For sometime, Rais Khan stopped performing, but returned in the 1980s and was invited by Ali Akbar Khan to perform in California.

Rais Khan sometimes performed with his son Farhan, as he did in a 2009 performance for Pakistan Television (PTV) produced TV show Virsa- Heritage Revived, accompanied by Tari Khan on tabla. In 2012, he performed at the Nehru Centre in Mumbai. In 2014, he performed "Hans Dhuni" and "Mein Sufi Hoon" (with Abida Parveen) in season 7 of Coke Studio Pakistan.

==Death==
After a prolonged illness, Rais Khan died on 6 May 2017 in Karachi at the age of 77. Among his survivors are his singer-wife Bilqees Khanum and four sons.
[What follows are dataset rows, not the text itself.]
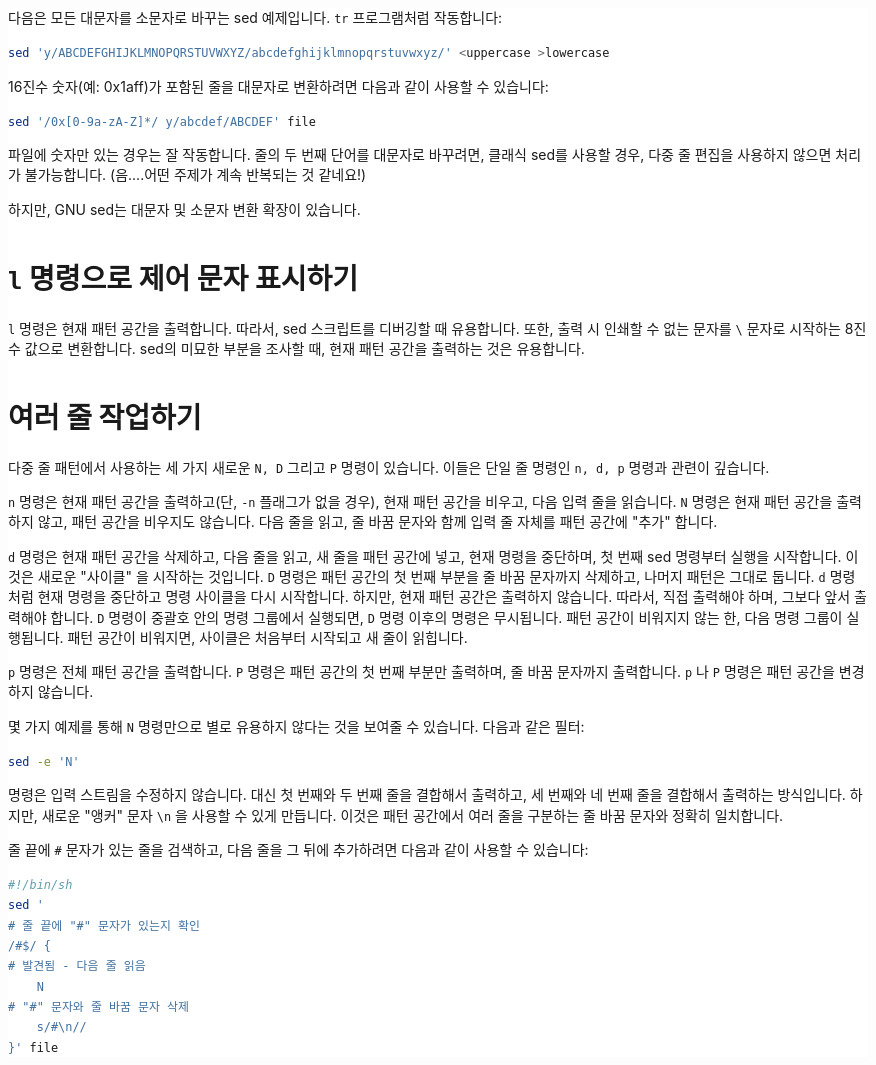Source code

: 다음은 모든 대문자를 소문자로 바꾸는 sed 예제입니다. `tr` 프로그램처럼 작동합니다:

```bash
sed 'y/ABCDEFGHIJKLMNOPQRSTUVWXYZ/abcdefghijklmnopqrstuvwxyz/' <uppercase >lowercase
```

16진수 숫자(예: 0x1aff)가 포함된 줄을 대문자로 변환하려면 다음과 같이 사용할 수 있습니다:

```bash
sed '/0x[0-9a-zA-Z]*/ y/abcdef/ABCDEF' file
```

파일에 숫자만 있는 경우는 잘 작동합니다. 줄의 두 번째 단어를 대문자로 바꾸려면, 클래식 sed를 사용할 경우, 다중 줄 편집을 사용하지 않으면 처리가 불가능합니다. (음....어떤 주제가 계속 반복되는 것 같네요!)

하지만, GNU sed는 대문자 및 소문자 변환 확장이 있습니다.



# `l` 명령으로 제어 문자 표시하기  
`l` 명령은 현재 패턴 공간을 출력합니다. 따라서, sed 스크립트를 디버깅할 때 유용합니다. 또한, 출력 시 인쇄할 수 없는 문자를 `\` 문자로 시작하는 8진수 값으로 변환합니다. sed의 미묘한 부분을 조사할 때, 현재 패턴 공간을 출력하는 것은 유용합니다.




# 여러 줄 작업하기  
다중 줄 패턴에서 사용하는 세 가지 새로운 `N, D` 그리고 `P` 명령이 있습니다. 이들은 단일 줄 명령인 `n, d, p` 명령과 관련이 깊습니다.

`n` 명령은 현재 패턴 공간을 출력하고(단, `-n` 플래그가 없을 경우), 현재 패턴 공간을 비우고, 다음 입력 줄을 읽습니다. `N` 명령은 현재 패턴 공간을 출력하지 않고, 패턴 공간을 비우지도 않습니다. 다음 줄을 읽고, 줄 바꿈 문자와 함께 입력 줄 자체를 패턴 공간에 "추가" 합니다.

`d` 명령은 현재 패턴 공간을 삭제하고, 다음 줄을 읽고, 새 줄을 패턴 공간에 넣고, 현재 명령을 중단하며, 첫 번째 sed 명령부터 실행을 시작합니다. 이것은 새로운 "사이클" 을 시작하는 것입니다. `D` 명령은 패턴 공간의 첫 번째 부분을 줄 바꿈 문자까지 삭제하고, 나머지 패턴은 그대로 둡니다. `d` 명령처럼 현재 명령을 중단하고 명령 사이클을 다시 시작합니다. 하지만, 현재 패턴 공간은 출력하지 않습니다. 따라서, 직접 출력해야 하며, 그보다 앞서 출력해야 합니다. `D` 명령이 중괄호 안의 명령 그룹에서 실행되면, `D` 명령 이후의 명령은 무시됩니다. 패턴 공간이 비워지지 않는 한, 다음 명령 그룹이 실행됩니다. 패턴 공간이 비워지면, 사이클은 처음부터 시작되고 새 줄이 읽힙니다.

`p` 명령은 전체 패턴 공간을 출력합니다. `P` 명령은 패턴 공간의 첫 번째 부분만 출력하며, 줄 바꿈 문자까지 출력합니다. `p` 나 `P` 명령은 패턴 공간을 변경하지 않습니다.

몇 가지 예제를 통해 `N` 명령만으로 별로 유용하지 않다는 것을 보여줄 수 있습니다. 다음과 같은 필터:

```bash
sed -e 'N'
```

명령은 입력 스트림을 수정하지 않습니다. 대신 첫 번째와 두 번째 줄을 결합해서 출력하고, 세 번째와 네 번째 줄을 결합해서 출력하는 방식입니다. 하지만, 새로운 "앵커" 문자 `\n` 을 사용할 수 있게 만듭니다. 이것은 패턴 공간에서 여러 줄을 구분하는 줄 바꿈 문자와 정확히 일치합니다. 

줄 끝에 `#` 문자가 있는 줄을 검색하고, 다음 줄을 그 뒤에 추가하려면 다음과 같이 사용할 수 있습니다:

```bash
#!/bin/sh  
sed '  
# 줄 끝에 "#" 문자가 있는지 확인  
/#$/ {  
# 발견됨 - 다음 줄 읽음  
	N  
# "#" 문자와 줄 바꿈 문자 삭제  
	s/#\n//  
}' file
```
In 2012, one major Pakistani English-language newspaper commented about his declining health, "He proudly says that his decades old habit of smoking 115 cigarettes a day, which is the reason for his declining health, came to an abrupt end four years ago when the doctor ordered him to stop."

Shortly after his death in 2017, National Academy of Performing Arts (NAPA) held a musical night in tribute to Rais Khan.

On his death, Urdu writer Anwar Maqsood remarked that “God had given him a rare gift. His fingers had that rare touch.” In a tweet, Indian singer Lata Mangeshkar called Khan “sitar ke jaadugar” (lit. magician of sitar).

==Legacy==
Rais Khan taught many disciples including his sons, Farhan Rais Khan and Suheil Rais Khan, his cousin, Siraj Khan, Swanand Arole, Ajay Talgiri, Bobby Grover and others.

Khan is regarded as one of the most influential sitarists of the post-Independence era of the Indian subcontinent.

==Awards==
- Pride of Performance award by the President of Pakistan in 2005.

- Sitara-i-Imtiaz (Star of Excellence) by the Government of Pakistan in 2017.